2. Make Social Security a true savings instrument where the money is “lock-boxed” and invested in financial markets to multiply a return. This is the way that it always should have operated. The government must collect SS money, not spend it on other things, and invest it for future payments. And older folks should receive at retirement only what they’ve contributed and the interest it has earned–not five times what they put in.
3. If younger generations don’t want to invest in the government system, they can take their SS monies and invest them personally in other private instruments. If government cannot be competitive, then it shouldn’t be allowed to be in the retirement business at all. More choices will mean better returns.

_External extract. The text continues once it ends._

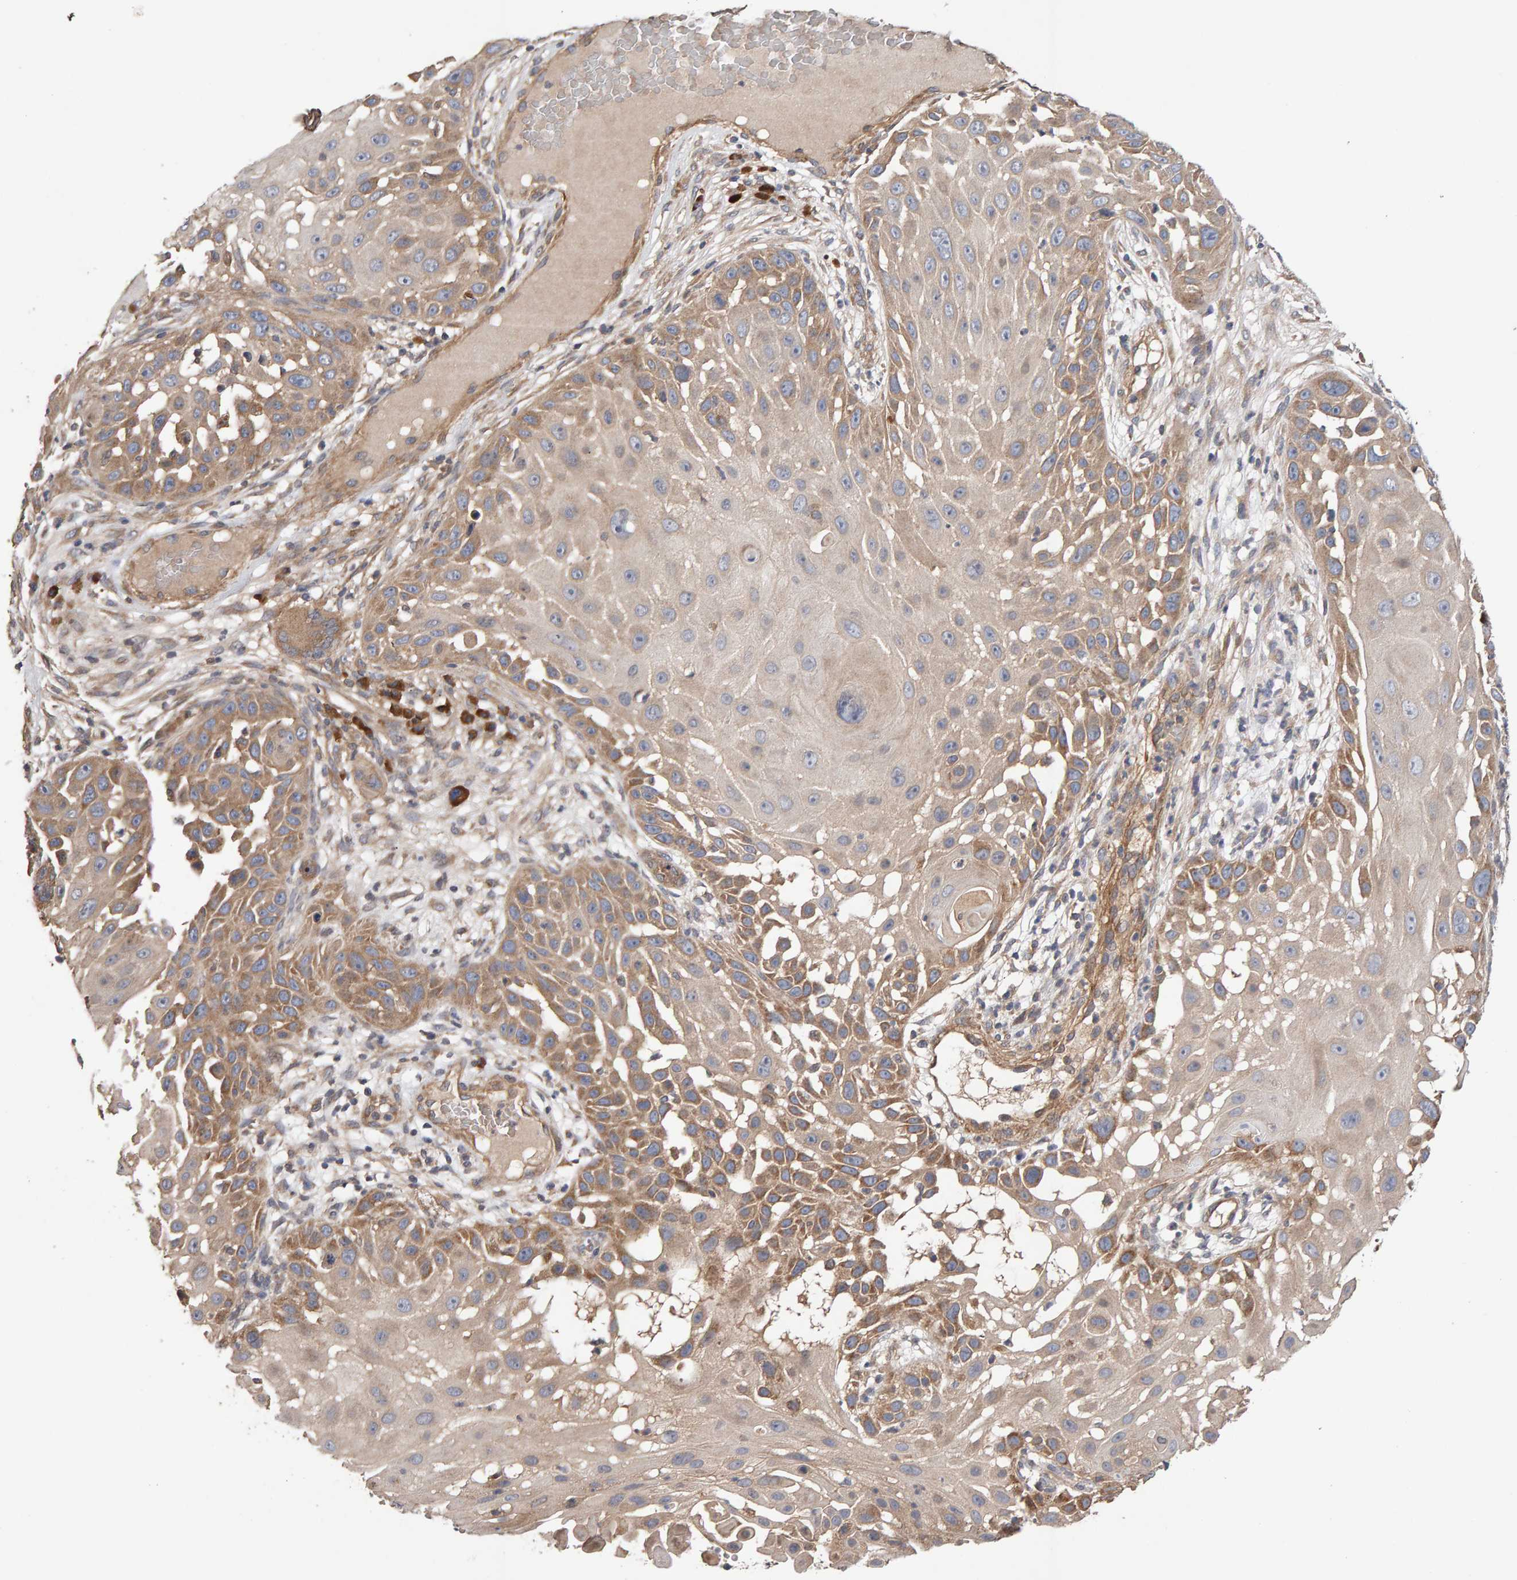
{"staining": {"intensity": "moderate", "quantity": "25%-75%", "location": "cytoplasmic/membranous"}, "tissue": "skin cancer", "cell_type": "Tumor cells", "image_type": "cancer", "snomed": [{"axis": "morphology", "description": "Squamous cell carcinoma, NOS"}, {"axis": "topography", "description": "Skin"}], "caption": "Human squamous cell carcinoma (skin) stained with a brown dye shows moderate cytoplasmic/membranous positive positivity in approximately 25%-75% of tumor cells.", "gene": "RNF19A", "patient": {"sex": "female", "age": 44}}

4. Americans should be encouraged once again to be the primary providers for their own families. I am personally arranging my future finances around taking care of my own. There’s nothing wrong with children caring for their parents and grandparents in their later years–and even living together as a result of that commitment. This would strengthen and renew the American family. God knows this is one of our greatest needs as a society.
To make these ideas and other good reforms come to pass, we need to be dirt honest about the giant Ponzi scheme called Social Security and be willing to do the right thing–even at our own expense. Here’s the principle to which we must commit:
What’s good for me isn’t necessarily good for America.
Translation: The Ponzi-like Social Security check that I’d love to receive from age 65 to 90 is bad policy for my nation. I won’t take it. It’s better to “ask not what my country can do for me, but rather ask what I can do for my country” (John F. Kennedy.)
That means I need to work a little harder and longer, give up the money I don’t deserve, take responsibility for my extended family, and work to reform the system for future generations.
If we do, they will rise up in the future and praise us.